Editors commonly commission illustrations to accompany feature stories, lifestyle stories and other such fare. But how often has a news organization ordered up an illustration for a correction?
At least once. Sam Sifton, food editor for the New York Times, went to illustrator Lisel Jane Ashlock for a drawing to accompany the correction at the foot of this massive New York Times compilation of recipes that “evoke each of the 50 states (and D.C. and Puerto Rico),” titled, “The United States of Thanksgiving.”
The issue to be illustrated? That would be the difference between a pawpaw and a papaya. In the West Virginia item of its recipe package, the Times had chosen pawpaw pudding: “The weird, goopy-textured, tropical-ish fruit whose name sounds like a punch line on ‘Hee Haw’ can be found scattered all over the country, but recipes (for cakes, pies, puddings) abound largely in West Virginia and nearby states like Kentucky, Ohio and Indiana,” notes the U.S.A. recipe collection.
That’s true, and the recipe was correct, too. But, as today’s correction notes, “An illustration with the West Virginia recipe, for pawpaw pudding, depicted a papaya — not a pawpaw, which is correctly depicted above.” Fixed!
Pawpaw vs. papaya was just one of the missed details that surfaced in the aftermath of the massive recipe project. The full correction also visits Connecticut, Arizona, Delaware and the District of Columbia:
Correction: November 26, 2014
An article last Wednesday recommending a Thanksgiving dish from each state, with a recipe, contained numerous errors.
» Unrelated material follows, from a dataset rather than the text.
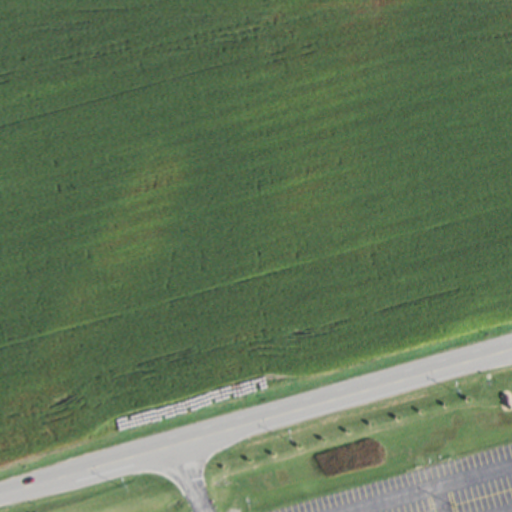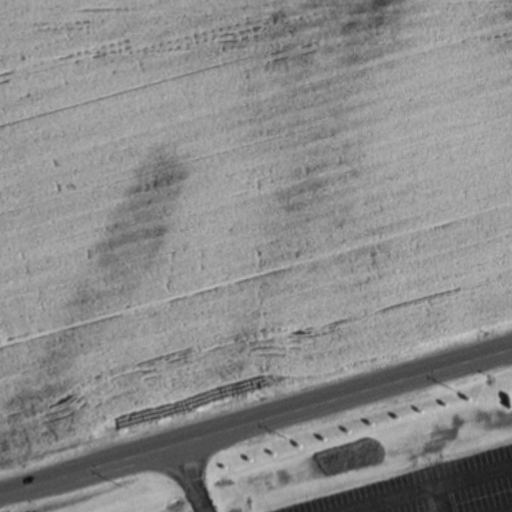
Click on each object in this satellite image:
road: (255, 422)
road: (189, 478)
road: (426, 487)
The recipe from Connecticut, for quince with cipollini onions and bacon, omitted directions for preparing the quince. It should be peeled, cored and cut into 1-inch chunks. An illustration with the West Virginia recipe, for pawpaw pudding, depicted a papaya — not a pawpaw, which is correctly depicted above. The introduction to the recipe from Arizona, for cranberry sauce and chiles, misstated the origin of Hatch chiles. They are grown in New Mexico, not in Arizona.
The introduction to the Delaware recipe, for du Pont turkey with truffled zucchini stuffing, referred incorrectly to several historical points about the Winterthur estate. It was an ancestral home of the du Pont family, not the sole one; it was established in 1837, not in 1810; the house was completed in 1839, not in 1837. The introduction also misstated the relationship of Pauline Foster du Pont to Eleuthère Irénée du Pont. Pauline was the wife of Mr. du Pont’s grandson, not his daughter-in-law.
And, finally, the label for the illustration for the nation’s capital misspelled the District of Columbia as Colombia.
For context, consider that the recipe special spanned 16 pages.
“Recipes are devilish,” says Sifton. “You have to be in recipes exceedingly careful. If you forget to say, ‘Dice the onion,’ you’re gonna hear from readers, ‘I put the whole onion in.'”
Nor do recipe corrections count less than more traditional newspaper corrections. “We want the food to come out right. . . . This is Service Journalism 101 — we’re trying to build a food world here at the New York Times that depends on recipes,” says Sifton, referring to the September launch of NYTCooking.com, a sprawling and colorful site with thousands of recipes and food-porn photos. “We have 17,000 recipes and I would like to be able to say, Erik [Wemple Blog], every one of them works. If we run a recipe in the paper where we don’t dice the persimmons and the persimmons need to be diced, we’re going to run a correction.”
When a recipe does carry an error or omission, Sifton says, “We hear from a lot of people right away. People are cooking our food.” Referring to the Connecticut recipe in the correction above, Sifton says that an expert cook would easily figure out how to handle the quince. “But beginner cook, who I want to serve as much as the expert, is confused.”